Both Riley and Omar made their initial breakthroughs in the 1980s but are perhaps most closely associated with the 1990s.
Riley is the visionary behind new jack swing, usually described as the blending of rnb vocals with hip hop beats. The movement so influenced mainstream US rnb throughout the 90s some now see hip hop and rnb as one in the same.
The super producer demonstrated his influence when his Blackstreet group members left the stage and he performed a string of hits from artists including Bobby Brown and Michael Jackson and reminded the crowd: “I’m not playing anyone else’s music, I made these.”
The tools Riley has used to shape modern rnb were also plain to see with large banks of keyboards on stage. Another keyboard was tilted slightly towards the crowd for Riley to play and he often delivered his vocals through a vocoder, the voice synthesizer whose use he popularised.
Blackstreet and Riley were followed on stage by Sweat, a singer who had never matched the commercial success Riley achieved in the UK with Blackstreet’s No Diggity.
Sweat however posses a string of rnb hits from a time when the music was less likely to trouble the charts.
It was in some ways fitting Riley and Sweat, two acts so synonymous with the 90s should appear at the Newport Centre. The council run leisure centre is where gig-goers pass evening swimmers and the stage is in the sports hall. In the 80s and early 90s, before the construction of the Cardiff International Arena, it was the main venue for large touring acts on rare visits to South Wales.

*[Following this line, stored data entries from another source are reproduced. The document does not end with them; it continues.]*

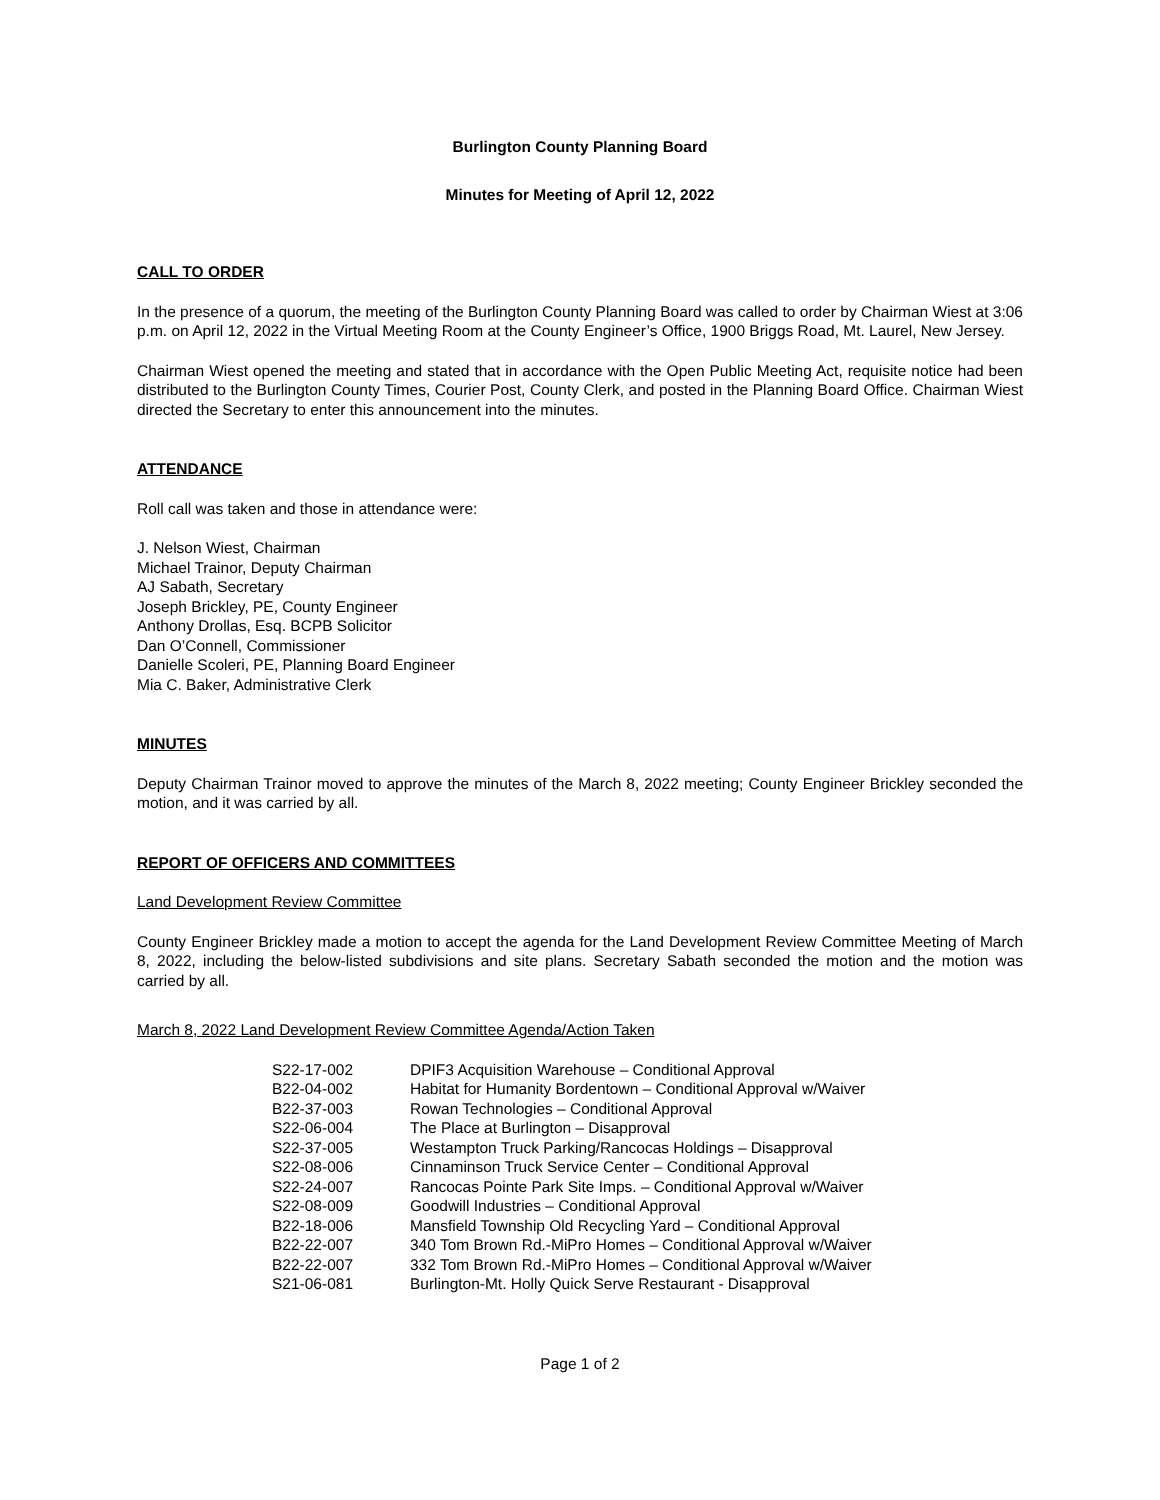Burlington County Planning Board
Minutes for Meeting of April 12, 2022
CALL TO ORDER
In the presence of a quorum, the meeting of the Burlington County Planning Board was called to order by Chairman Wiest at 3:06 p.m. on April 12, 2022 in the Virtual Meeting Room at the County Engineer’s Office, 1900 Briggs Road, Mt. Laurel, New Jersey.
Chairman Wiest opened the meeting and stated that in accordance with the Open Public Meeting Act, requisite notice had been distributed to the Burlington County Times, Courier Post, County Clerk, and posted in the Planning Board Office. Chairman Wiest directed the Secretary to enter this announcement into the minutes.
ATTENDANCE
Roll call was taken and those in attendance were:
J. Nelson Wiest, Chairman
Michael Trainor, Deputy Chairman
AJ Sabath, Secretary
Joseph Brickley, PE, County Engineer
Anthony Drollas, Esq. BCPB Solicitor
Dan O’Connell, Commissioner
Danielle Scoleri, PE, Planning Board Engineer
Mia C. Baker, Administrative Clerk
MINUTES
Deputy Chairman Trainor moved to approve the minutes of the March 8, 2022 meeting; County Engineer Brickley seconded the motion, and it was carried by all.
REPORT OF OFFICERS AND COMMITTEES
Land Development Review Committee
County Engineer Brickley made a motion to accept the agenda for the Land Development Review Committee Meeting of March 8, 2022, including the below-listed subdivisions and site plans. Secretary Sabath seconded the motion and the motion was carried by all.
March 8, 2022 Land Development Review Committee Agenda/Action Taken
| S22-17-002 | DPIF3 Acquisition Warehouse – Conditional Approval |
| B22-04-002 | Habitat for Humanity Bordentown – Conditional Approval w/Waiver |
| B22-37-003 | Rowan Technologies – Conditional Approval |
| S22-06-004 | The Place at Burlington – Disapproval |
| S22-37-005 | Westampton Truck Parking/Rancocas Holdings – Disapproval |
| S22-08-006 | Cinnaminson Truck Service Center – Conditional Approval |
| S22-24-007 | Rancocas Pointe Park Site Imps. – Conditional Approval w/Waiver |
| S22-08-009 | Goodwill Industries – Conditional Approval |
| B22-18-006 | Mansfield Township Old Recycling Yard – Conditional Approval |
| B22-22-007 | 340 Tom Brown Rd.-MiPro Homes – Conditional Approval w/Waiver |
| B22-22-007 | 332 Tom Brown Rd.-MiPro Homes – Conditional Approval w/Waiver |
| S21-06-081 | Burlington-Mt. Holly Quick Serve Restaurant - Disapproval |
Page 1 of 2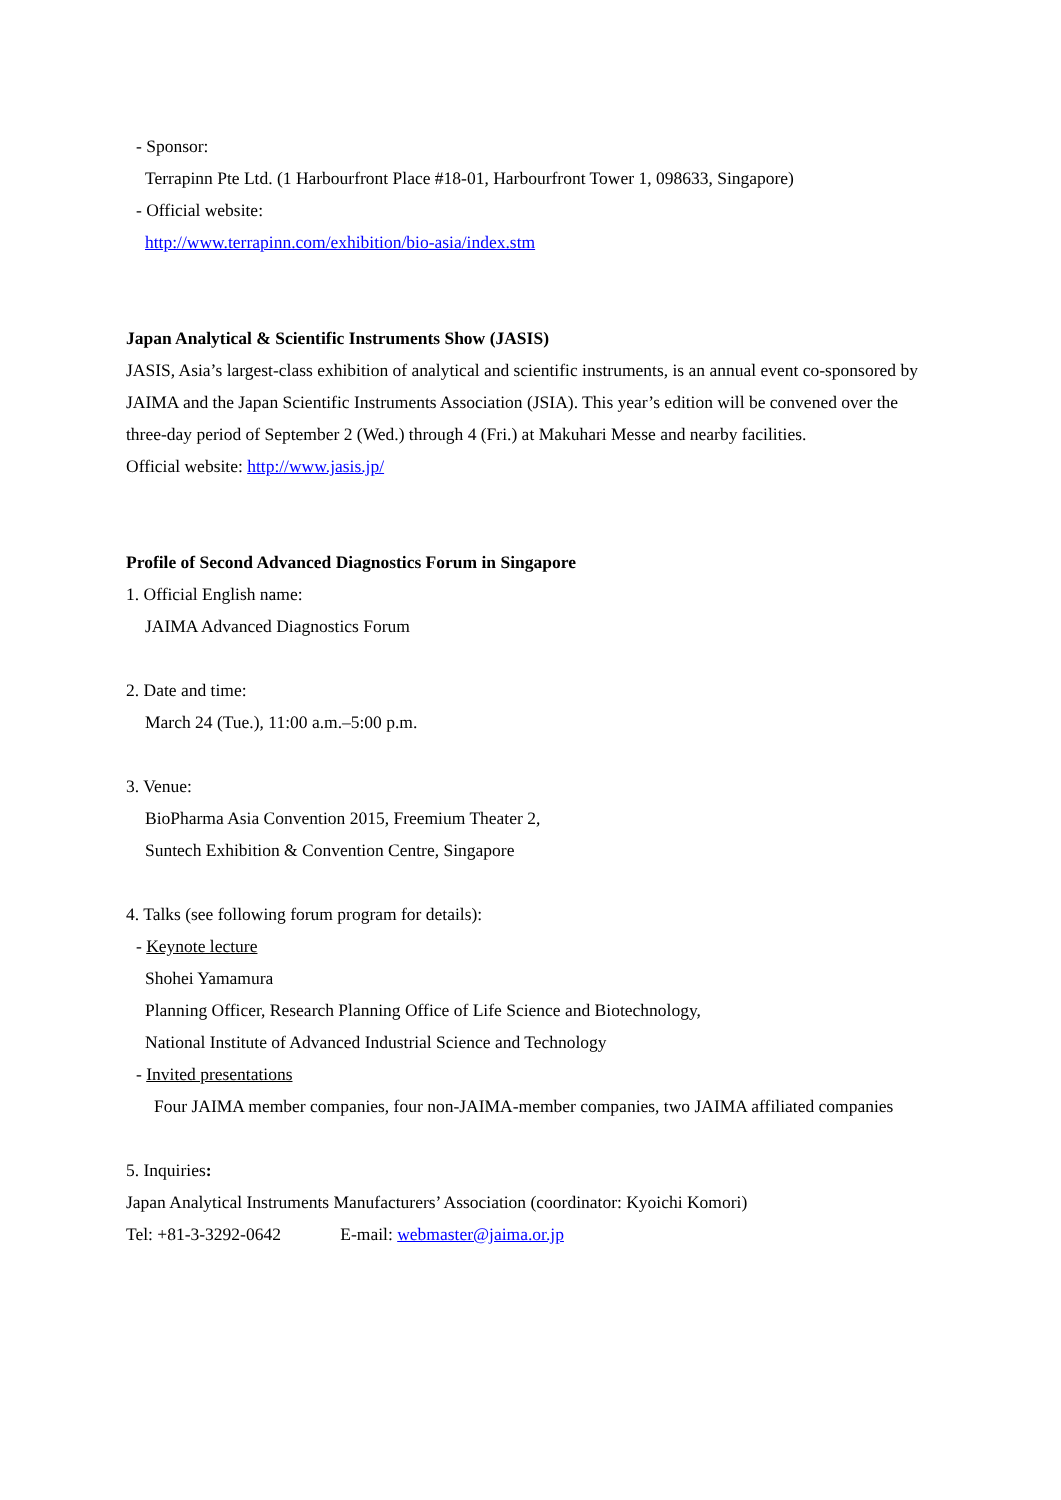- Sponsor:
Terrapinn Pte Ltd. (1 Harbourfront Place #18-01, Harbourfront Tower 1, 098633, Singapore)
- Official website:
http://www.terrapinn.com/exhibition/bio-asia/index.stm
Japan Analytical & Scientific Instruments Show (JASIS)
JASIS, Asia’s largest-class exhibition of analytical and scientific instruments, is an annual event co-sponsored by JAIMA and the Japan Scientific Instruments Association (JSIA). This year’s edition will be convened over the three-day period of September 2 (Wed.) through 4 (Fri.) at Makuhari Messe and nearby facilities.
Official website: http://www.jasis.jp/
Profile of Second Advanced Diagnostics Forum in Singapore
1. Official English name:
JAIMA Advanced Diagnostics Forum
2. Date and time:
March 24 (Tue.), 11:00 a.m.–5:00 p.m.
3. Venue:
BioPharma Asia Convention 2015, Freemium Theater 2,
Suntech Exhibition & Convention Centre, Singapore
4. Talks (see following forum program for details):
- Keynote lecture
Shohei Yamamura
Planning Officer, Research Planning Office of Life Science and Biotechnology,
National Institute of Advanced Industrial Science and Technology
- Invited presentations
Four JAIMA member companies, four non-JAIMA-member companies, two JAIMA affiliated companies
5. Inquiries:
Japan Analytical Instruments Manufacturers’ Association (coordinator: Kyoichi Komori)
Tel: +81-3-3292-0642 E-mail: webmaster@jaima.or.jp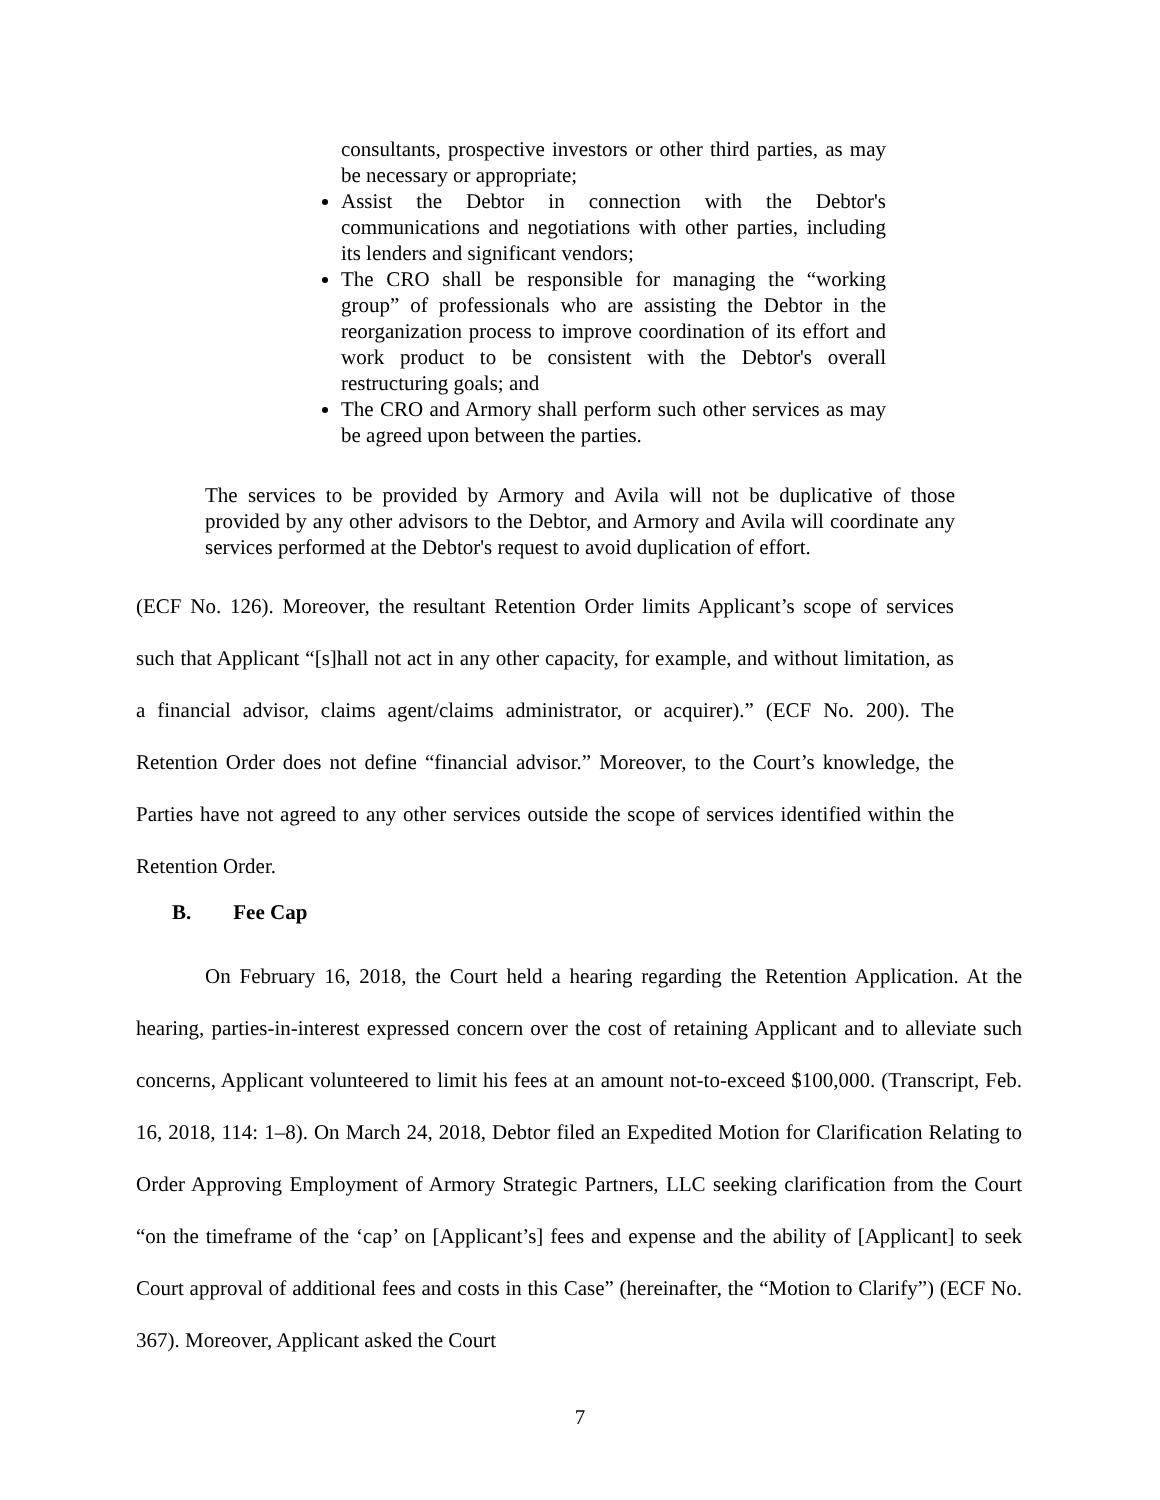consultants, prospective investors or other third parties, as may be necessary or appropriate;
Assist the Debtor in connection with the Debtor's communications and negotiations with other parties, including its lenders and significant vendors;
The CRO shall be responsible for managing the “working group” of professionals who are assisting the Debtor in the reorganization process to improve coordination of its effort and work product to be consistent with the Debtor's overall restructuring goals; and
The CRO and Armory shall perform such other services as may be agreed upon between the parties.
The services to be provided by Armory and Avila will not be duplicative of those provided by any other advisors to the Debtor, and Armory and Avila will coordinate any services performed at the Debtor's request to avoid duplication of effort.
(ECF No. 126). Moreover, the resultant Retention Order limits Applicant’s scope of services such that Applicant “[s]hall not act in any other capacity, for example, and without limitation, as a financial advisor, claims agent/claims administrator, or acquirer).” (ECF No. 200). The Retention Order does not define “financial advisor.” Moreover, to the Court’s knowledge, the Parties have not agreed to any other services outside the scope of services identified within the Retention Order.
B. Fee Cap
On February 16, 2018, the Court held a hearing regarding the Retention Application. At the hearing, parties-in-interest expressed concern over the cost of retaining Applicant and to alleviate such concerns, Applicant volunteered to limit his fees at an amount not-to-exceed $100,000. (Transcript, Feb. 16, 2018, 114: 1–8). On March 24, 2018, Debtor filed an Expedited Motion for Clarification Relating to Order Approving Employment of Armory Strategic Partners, LLC seeking clarification from the Court “on the timeframe of the ‘cap’ on [Applicant’s] fees and expense and the ability of [Applicant] to seek Court approval of additional fees and costs in this Case” (hereinafter, the “Motion to Clarify”) (ECF No. 367). Moreover, Applicant asked the Court
7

While there was no doubting the quality of Sweat’s songs or vocals his ‘Sweat Hotel’ show came across a little dated. It featured a bar – a table covered with a white sheet, stocked with wine bottles from the local Spar and decorated with red roses. Sweat never made use of the prop but took the momentum out of his performance when he invited various audience members – single ladies (obviously), couples, single men – to stand on stage. Sweat quizzed them game show host style before continuing through his set with his guests remaining on stage.
There was nothing dated about Omar’s performance at The Globe in Cardiff. The singer’s biggest hit ‘There’s Nothing Like This’ reached the top 20 in 1991 but Omar has never stopped making music and songs from his 2013 LP ‘The Man’ were just as much a feature as those he recorded in the 90s.
Omar opened with Feeling You a song especially written for him by Stevie Wonder, who the Englishman has always acknowledged as an influence. Omar though is also a link between vintage 70s soul and the generation of rnb singers who trod a different path to the one laid out by Teddy Riley.
The natural, organic soul crafted by Omar, who like Wonder and Riley has no fear of using synthesizers, is credited as influencing the neo soul movement spearheaded by D’Angelo and Erykah Badu who reconnected US rnb with its roots.
While Omar may not have the production credits to his name that Riley has, and would never claim ownership of a sub genre in the way Riley does, both are important, influential figures who it was a privilege to see live on local stages.